For the most part I like change. I become frustrated and twitchy when things are too mundane for too long. For instance, I like to move. After about four years in any one place I start climbing the walls. Doesn't have to be a big move. Could be just across town. But I need to keep moving. New walls, new people, new experiences...you get the picture. I tend to change jobs a lot as well. In the last twenty four years I've had more than forty two jobs. Jack of all trades, master of none. That's me.
But most of those changes were of my own making. I chose them. Just lately it seems like things are changing too fast...I have too little control. I'm aware that for the most part control is an illusion. But I like that illusion. And usually when I decide it's time for a change, I can visualize the outcome. Of course, it may not always end up the way that I envisioned it, in fact it seldom does, but the illusion gives comfort.
Right now it feels as if someone gave up on the pebble and dropped a fuckin' boulder in the pond. And here I am, clinging to some small twig, trying to stay afloat. Some moments it seems that I am in control and steering my course through the resulting currents and the next, I am about to be swamped by a tidal wave.
I want to curl up in a safe little den by myself and ignore the world around me. I want to break free, burst through the walls hemming me in and take the world by storm. I feel like dancing with joy. I feel like screaming. Some days it is just too confusing to be me.

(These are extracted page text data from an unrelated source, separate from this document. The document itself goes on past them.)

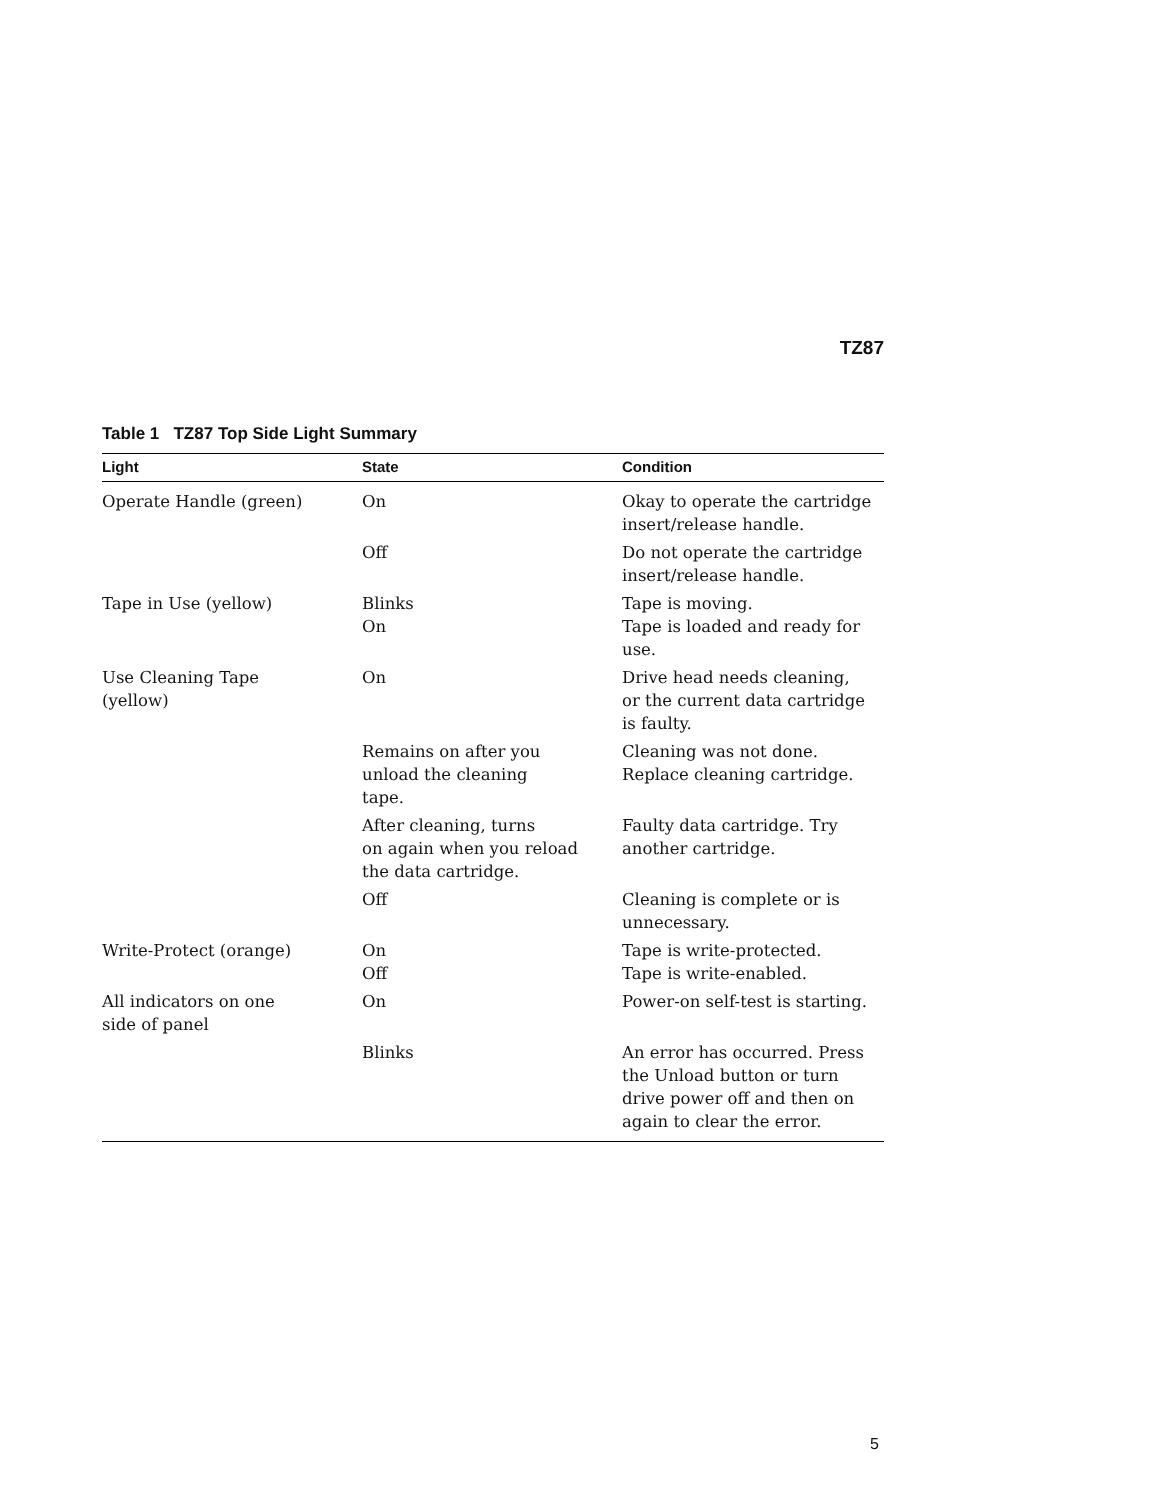TZ87
Table 1 TZ87 Top Side Light Summary
| Light | State | Condition |
| --- | --- | --- |
| Operate Handle (green) | On | Okay to operate the cartridge insert/release handle. |
| | Off | Do not operate the cartridge insert/release handle. |
| Tape in Use (yellow) | Blinks On | Tape is moving. Tape is loaded and ready for use. |
| Use Cleaning Tape (yellow) | On | Drive head needs cleaning, or the current data cartridge is faulty. |
| | Remains on after you unload the cleaning tape. | Cleaning was not done. Replace cleaning cartridge. |
| | After cleaning, turns on again when you reload the data cartridge. | Faulty data cartridge. Try another cartridge. |
| | Off | Cleaning is complete or is unnecessary. |
| Write-Protect (orange) | On Off | Tape is write-protected. Tape is write-enabled. |
| All indicators on one side of panel | On | Power-on self-test is starting. |
| | Blinks | An error has occurred. Press the Unload button or turn drive power off and then on again to clear the error. |
5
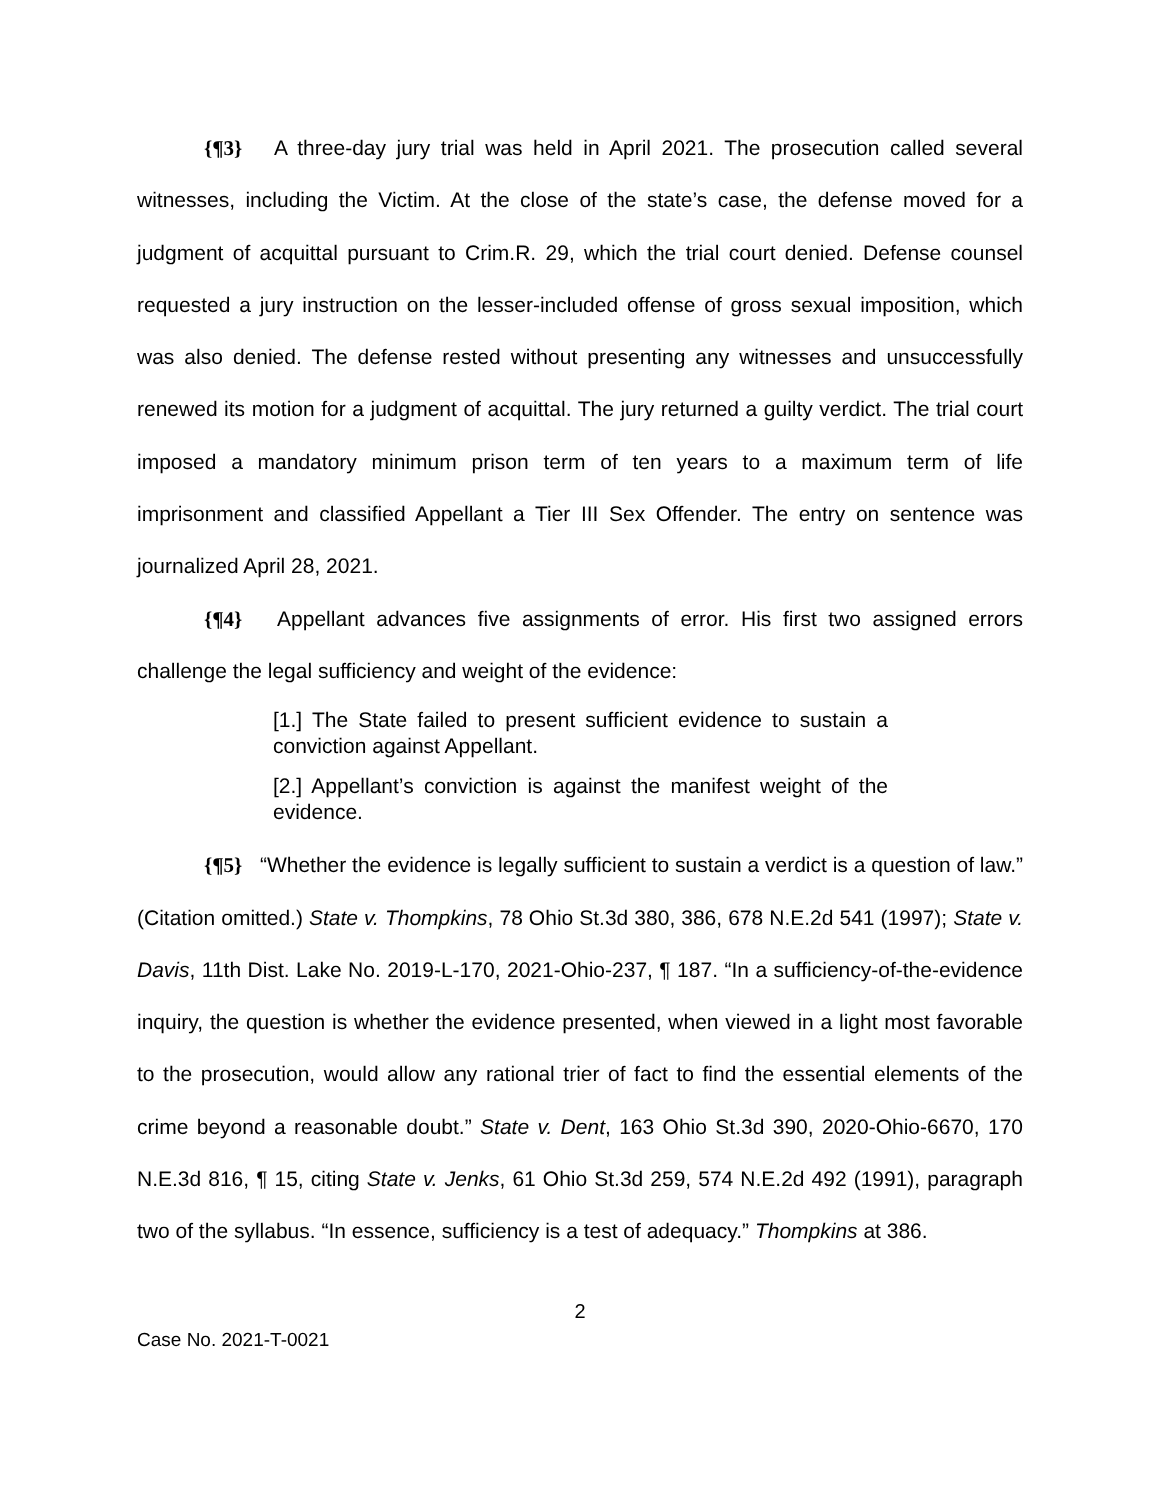{¶3} A three-day jury trial was held in April 2021. The prosecution called several witnesses, including the Victim. At the close of the state’s case, the defense moved for a judgment of acquittal pursuant to Crim.R. 29, which the trial court denied. Defense counsel requested a jury instruction on the lesser-included offense of gross sexual imposition, which was also denied. The defense rested without presenting any witnesses and unsuccessfully renewed its motion for a judgment of acquittal. The jury returned a guilty verdict. The trial court imposed a mandatory minimum prison term of ten years to a maximum term of life imprisonment and classified Appellant a Tier III Sex Offender. The entry on sentence was journalized April 28, 2021.
{¶4} Appellant advances five assignments of error. His first two assigned errors challenge the legal sufficiency and weight of the evidence:
[1.] The State failed to present sufficient evidence to sustain a conviction against Appellant.
[2.] Appellant’s conviction is against the manifest weight of the evidence.
{¶5} “Whether the evidence is legally sufficient to sustain a verdict is a question of law.” (Citation omitted.) State v. Thompkins, 78 Ohio St.3d 380, 386, 678 N.E.2d 541 (1997); State v. Davis, 11th Dist. Lake No. 2019-L-170, 2021-Ohio-237, ¶ 187. “In a sufficiency-of-the-evidence inquiry, the question is whether the evidence presented, when viewed in a light most favorable to the prosecution, would allow any rational trier of fact to find the essential elements of the crime beyond a reasonable doubt.” State v. Dent, 163 Ohio St.3d 390, 2020-Ohio-6670, 170 N.E.3d 816, ¶ 15, citing State v. Jenks, 61 Ohio St.3d 259, 574 N.E.2d 492 (1991), paragraph two of the syllabus. “In essence, sufficiency is a test of adequacy.” Thompkins at 386.
2
Case No. 2021-T-0021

For the most part I know what I want. But as I have pointed out to my children on countless occasions, no man is an island. What I want may not mesh with what my partner wants. And many are affected by my decisions and actions.
I am so weary of always trying to figure out what everyone else needs and wants and then trying to bend my needs and wants to meet them. I'm tired of compromise. I'm tired of feeling/being responsible to everyone's feelings. I don't want to care anymore. And yet I know that if I didn't care I wouldn't like myself.
I suppose that the bottome line is that today I feel like a rat in a maze. I believe that there is a wondrous piece of cheese waiting for me at the end. And I need and want that cheese. The question is whether I have enough energy to continue searching for it or if I will just lay down and starve.